Someone give me a policy. 2-of-2 multisig, or after 1 month it's either of the signatures. So this would be AOR(MULT(2,A,B)) and this is an asymmetric OR where the left branch is far more likely than the right branch, and then you need the other side, so AOR(MULT(2,A,B),AND(CSV(1 month), MULTI(1,A,B)). You could write A as a private key, if you wanted to talk about wallet integration. In the wallet, it's the compiled form. Compilation is kind of slow. The compiler goes from the policy to the compiled script version. The conversion between the policy and the compiled version is a bijection, never changing.

It compiles down to a CASCADE OR, and then there's a MULTI branch, and then there's an.... the CASCADE OR is a T execution style... the multi branch is an E, ... then there's an AND branch. You're compiling into a descriptor. The policy language is something we haven't specified yet. It does stuff like probabilities. So how to go from a descriptor to a script, that's a bijection. That's an efficient thing in both directions.

The compiler from the policy language to the descriptor is non-trivial. We wrote two versions with different methods, and then compared the two compilers and figured out which one produced the best versions and optimized it by that way. We used the couple first few million scripts and compiled to the same thing. When you're developing your application, you run the compiler once. The AOR stuff is the policy layer. There are three steps, yes. What is the name of the translation from DESCRIPT to raw script is just an encoding. It's just an encoding.

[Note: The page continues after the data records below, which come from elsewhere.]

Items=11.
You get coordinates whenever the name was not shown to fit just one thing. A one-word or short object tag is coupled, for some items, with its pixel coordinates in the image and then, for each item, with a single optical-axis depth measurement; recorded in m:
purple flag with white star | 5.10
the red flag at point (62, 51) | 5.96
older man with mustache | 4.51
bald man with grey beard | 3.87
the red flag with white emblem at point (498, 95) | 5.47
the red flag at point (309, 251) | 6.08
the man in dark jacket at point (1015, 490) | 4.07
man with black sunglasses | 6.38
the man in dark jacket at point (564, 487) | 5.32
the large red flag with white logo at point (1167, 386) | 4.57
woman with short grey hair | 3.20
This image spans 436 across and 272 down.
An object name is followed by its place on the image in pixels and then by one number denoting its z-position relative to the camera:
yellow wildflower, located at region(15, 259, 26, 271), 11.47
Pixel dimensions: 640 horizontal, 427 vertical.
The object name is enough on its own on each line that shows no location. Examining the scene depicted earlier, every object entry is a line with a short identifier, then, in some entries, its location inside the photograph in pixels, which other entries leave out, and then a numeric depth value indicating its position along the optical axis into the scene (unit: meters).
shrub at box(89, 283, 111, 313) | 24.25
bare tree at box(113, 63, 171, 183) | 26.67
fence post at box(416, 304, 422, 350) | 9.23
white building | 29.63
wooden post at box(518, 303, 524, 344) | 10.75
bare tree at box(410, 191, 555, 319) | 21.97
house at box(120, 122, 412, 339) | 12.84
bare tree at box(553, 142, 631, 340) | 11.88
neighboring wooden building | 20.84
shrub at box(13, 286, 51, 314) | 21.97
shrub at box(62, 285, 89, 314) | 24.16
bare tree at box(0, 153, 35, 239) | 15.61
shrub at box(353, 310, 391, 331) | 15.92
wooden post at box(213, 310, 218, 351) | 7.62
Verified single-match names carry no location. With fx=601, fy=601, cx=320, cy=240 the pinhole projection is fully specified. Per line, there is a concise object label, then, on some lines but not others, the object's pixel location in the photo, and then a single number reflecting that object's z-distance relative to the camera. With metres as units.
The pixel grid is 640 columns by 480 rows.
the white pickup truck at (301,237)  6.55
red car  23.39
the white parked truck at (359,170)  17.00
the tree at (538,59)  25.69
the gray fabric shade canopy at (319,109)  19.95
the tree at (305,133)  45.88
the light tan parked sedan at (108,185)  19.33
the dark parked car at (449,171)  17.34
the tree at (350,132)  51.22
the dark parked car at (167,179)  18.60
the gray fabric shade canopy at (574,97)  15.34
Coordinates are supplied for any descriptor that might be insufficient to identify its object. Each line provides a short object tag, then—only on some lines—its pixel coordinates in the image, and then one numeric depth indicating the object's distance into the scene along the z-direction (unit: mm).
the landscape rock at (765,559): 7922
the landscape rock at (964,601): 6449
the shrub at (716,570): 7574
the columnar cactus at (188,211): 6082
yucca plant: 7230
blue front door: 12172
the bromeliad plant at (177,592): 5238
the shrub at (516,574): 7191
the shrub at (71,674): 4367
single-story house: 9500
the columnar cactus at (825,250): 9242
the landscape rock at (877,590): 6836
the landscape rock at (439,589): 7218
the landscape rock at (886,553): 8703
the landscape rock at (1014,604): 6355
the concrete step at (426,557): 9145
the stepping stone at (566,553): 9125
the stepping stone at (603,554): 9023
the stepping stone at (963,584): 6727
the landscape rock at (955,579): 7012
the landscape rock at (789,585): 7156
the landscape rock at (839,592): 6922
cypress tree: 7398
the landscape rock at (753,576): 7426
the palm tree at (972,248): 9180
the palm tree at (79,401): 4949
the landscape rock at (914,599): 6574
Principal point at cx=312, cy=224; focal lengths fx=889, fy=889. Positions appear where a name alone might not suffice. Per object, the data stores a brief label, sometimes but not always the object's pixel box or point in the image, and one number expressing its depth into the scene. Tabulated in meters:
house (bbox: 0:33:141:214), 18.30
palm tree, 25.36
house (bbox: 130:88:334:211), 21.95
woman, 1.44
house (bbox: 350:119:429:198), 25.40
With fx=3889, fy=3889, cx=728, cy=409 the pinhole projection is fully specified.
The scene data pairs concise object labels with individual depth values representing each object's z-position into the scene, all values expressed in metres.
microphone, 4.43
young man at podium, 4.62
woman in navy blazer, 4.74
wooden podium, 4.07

One of the thing is common subexpression; if you write a public key multiple times, that key ends up in the script multiple times. This could be improved.

Ivy is an attempt to do this. It is both a higher and lower level language. It's more general. It uses explicit variables. It says write a script that takes three inputs, the first the second and the third and the first input is the one that goes into this public key. This doesn't do that though, this treats the inputs as an abstract thing and you just write a policy. Here you would say, timelock and multisig and there's nowhere in this langugae no signatures appear. There's only public keys. In Ivy, you deal with the signatures as explicit variables that get passed around.

The BIP will say, this thing you sign this way, this other thing you sign this other way.

You never deal with raw scripts in the wallet; that's what we want to get rid of. You import a descriptor into your wallet, and that's all. And now it has all the information to recognize it and spend it. You generate the script on the fly, but you only store the descriptor. You derive the address when you need to.

DESCRIPT is revenge on the eltoo people for name reasons. I would call existing script FOOTGUN. Maybe this is DOUBLEBARREL.

The descriptor gets put into your wallet. The policy language can be compiled into a descriptor, and descriptors correspond to the subset of script called DESCRIPT. The policy is the asymmetric OR stuff. The descriptor is the abstract syntax tree stuff... the descriptor can be turned into a script, and specifically a subset called DESCRIPT. If the wallet has the descriptor, does it know what the policy is? You cannot go back from a descriptor to a policy, because it loses probability information. So you might want to keep that metadata.